Variety‘s Steven Gaydos has tweeted a point he made in a 2.26.18 Guardian article titled “Ripe For A Kicking: Hollywood’s Love-Hate Relationship with Rotten Tomatoes. The thrust is that critics have become more and more whore-ish over the last 10 or 15 years.

“Critics have trained themselves to [pretend to] take seriously movies that they don’t take seriously because the danger is not having a job and not being ‘relevant’, being aged out of the discussion.

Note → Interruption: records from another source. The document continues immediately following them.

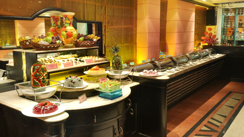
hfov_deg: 56.6
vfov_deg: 33.7
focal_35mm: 35
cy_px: 57
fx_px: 226
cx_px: 123
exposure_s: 1/2
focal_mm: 22
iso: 400
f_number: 10
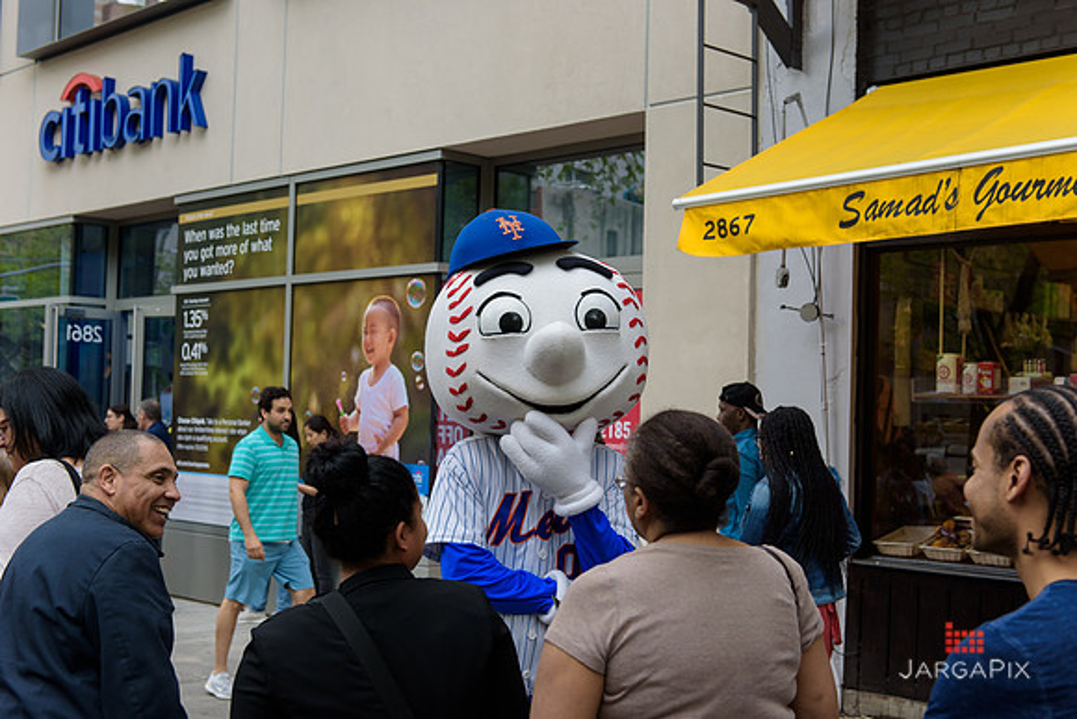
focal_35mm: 48
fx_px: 1436
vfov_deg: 28.1
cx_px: 538
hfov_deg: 41.1
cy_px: 360
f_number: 4
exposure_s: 1/250
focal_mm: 48
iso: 200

“The numbers bear out this trend. The median Tomatometer score for movies grossing more than $2 million was 51% during the 2000s and 53% during the 2010s. In 2017, though, the year of crashes such as Baywatch and Pirates of the Caribbean 5, the median was 71%. Either critics are enjoying movies more or movies are better than ever.”

Uhm, movies are not better than ever, or weren’t the last time I cheoked.

Sturgeon’s law doesn’t quite apply to the movie realm. 70% of films tend to be underwhelming, weak, bad, formulaic, dispiriting or numbing. 15% tend to be fair, decent, pretty good, passable. 10% are usually good to very good, and less than 5% are brilliant or epic or genius-level. This is how it usually shakes out, year in and year out. One out of four.

Anyone giving thumbs-up reviews to more than 40% or 50% of releases is being overly generous, and I myself am being generous in using this term.